DOCUMENT SEGMENT:
"""

Entropy in Few Minutes
Connecting various notions of entropies quickly
I’ve recently been collecting my thoughts on ‘entropy’, and was looking to explain it concisely. It is one of those non-trivial concepts that was introduced multiple times over a typical engineering education, but when asked to be defined, elicits several seemingly disjoint responses such as disorder, irreversibility and sometimes just a convex function. I’ll do my best in this article to explain, using an axiomatic approach, what entropy actually means and connect its various notions.
From the Basics
The first notion is from thermodynamics and it really helps to define it quickly using an axiomatic formulation [1]. This should be the preferred choice on how it should be taught in colleges according to me.
First, one can define “system” S as a set, “states” as variables associated with it and “process” p for each system that has an initial ⌊𝙥⌋ and final state ⌈𝙥⌉. These processes can also be “concatenated” as well (𝙥₁∘𝙥₂)
Then, one can define a “work” function W(p) that just gives a number for each process. This function is defined to be additive when you concatenate processes, or in other words, W(𝙥₁∘𝙥₂) = W(𝙥₁) + W(𝙥₂) and agrees with intuition. This leads naturally to the familiar assumption — the first law.
First Law: W just depends on the initial ⌊𝙥⌋ and final states⌈𝙥⌉!

"""

WORK INSTRUCTIONS:
(1) Reproduce the part of the entropy article between "From the Basics" and "according to me.", inclusive.
(2) In the records, rewrite the lines between the line holding "In terms of" and the end of the records, inclusive, with "shrub" changed to "bush" and everything else left as it is.
The records have no connection to the entropy article.

DATA EXCERPTS:
"""

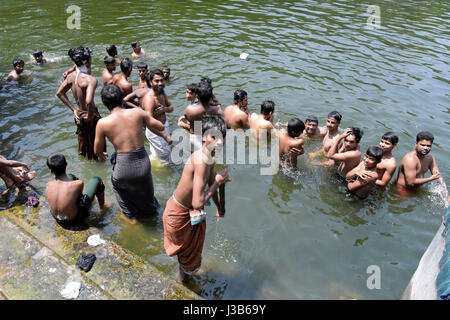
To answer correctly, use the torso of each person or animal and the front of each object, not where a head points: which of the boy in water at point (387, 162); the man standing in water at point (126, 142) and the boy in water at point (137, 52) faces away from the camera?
the man standing in water

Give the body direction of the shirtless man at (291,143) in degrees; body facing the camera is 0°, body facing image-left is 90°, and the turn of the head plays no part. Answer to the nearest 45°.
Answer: approximately 225°

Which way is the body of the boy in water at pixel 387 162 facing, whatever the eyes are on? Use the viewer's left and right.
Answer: facing the viewer and to the left of the viewer

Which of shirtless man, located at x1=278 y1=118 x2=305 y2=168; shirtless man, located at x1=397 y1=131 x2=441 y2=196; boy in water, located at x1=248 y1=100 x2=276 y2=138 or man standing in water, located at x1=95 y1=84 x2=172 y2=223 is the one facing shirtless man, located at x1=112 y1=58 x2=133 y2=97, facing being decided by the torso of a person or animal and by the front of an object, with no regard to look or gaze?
the man standing in water

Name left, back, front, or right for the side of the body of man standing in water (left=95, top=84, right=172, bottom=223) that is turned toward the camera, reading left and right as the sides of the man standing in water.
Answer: back

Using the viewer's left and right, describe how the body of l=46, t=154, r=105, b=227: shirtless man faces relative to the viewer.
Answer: facing away from the viewer and to the right of the viewer

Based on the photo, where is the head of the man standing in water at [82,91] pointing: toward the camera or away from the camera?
away from the camera

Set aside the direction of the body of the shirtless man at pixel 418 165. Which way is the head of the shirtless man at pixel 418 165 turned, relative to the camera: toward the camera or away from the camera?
toward the camera

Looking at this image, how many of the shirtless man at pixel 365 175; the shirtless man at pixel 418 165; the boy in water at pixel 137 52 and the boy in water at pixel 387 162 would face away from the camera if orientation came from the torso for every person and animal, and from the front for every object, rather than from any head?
0

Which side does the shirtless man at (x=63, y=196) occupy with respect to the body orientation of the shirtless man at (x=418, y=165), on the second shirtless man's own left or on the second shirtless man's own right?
on the second shirtless man's own right

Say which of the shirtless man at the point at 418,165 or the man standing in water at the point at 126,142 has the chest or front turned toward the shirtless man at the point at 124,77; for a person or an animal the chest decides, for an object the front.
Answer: the man standing in water
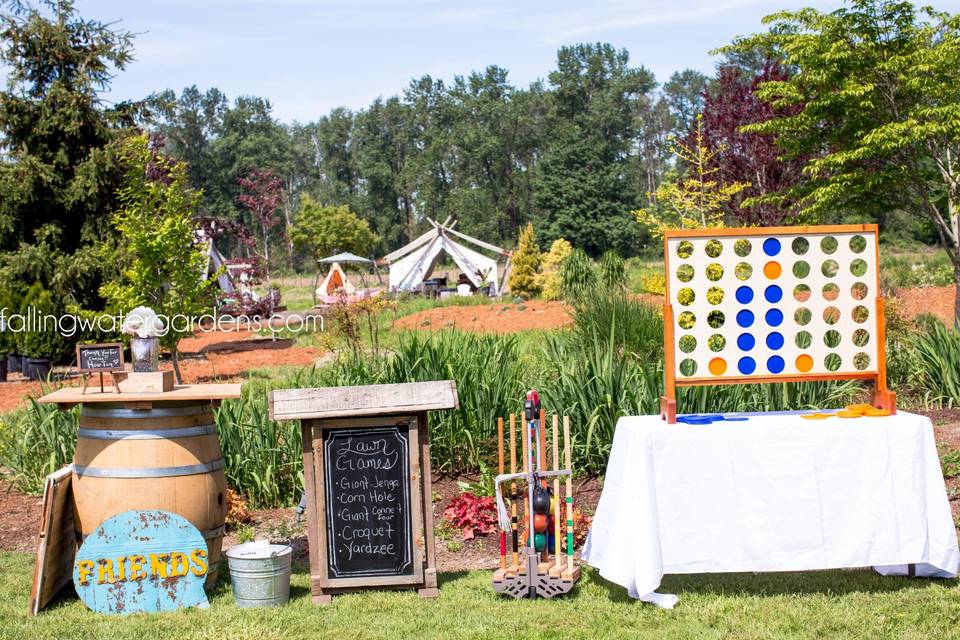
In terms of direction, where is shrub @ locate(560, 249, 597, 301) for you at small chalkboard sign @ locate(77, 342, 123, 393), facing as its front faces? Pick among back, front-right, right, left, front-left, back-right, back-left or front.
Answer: back-left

"""

YOUR WRITTEN ANSWERS:
(1)
From the Basics
The first notion is from thermodynamics and it really helps to define it quickly using an axiomatic formulation [1]. This should be the preferred choice on how it should be taught in colleges according to me.

(2)
In terms of direction, where is bush @ locate(560, 249, 597, 301) for you at small chalkboard sign @ locate(77, 342, 123, 393), facing as its front faces? Pick among back, front-right, right, left, front-left, back-right, back-left or front.
Answer: back-left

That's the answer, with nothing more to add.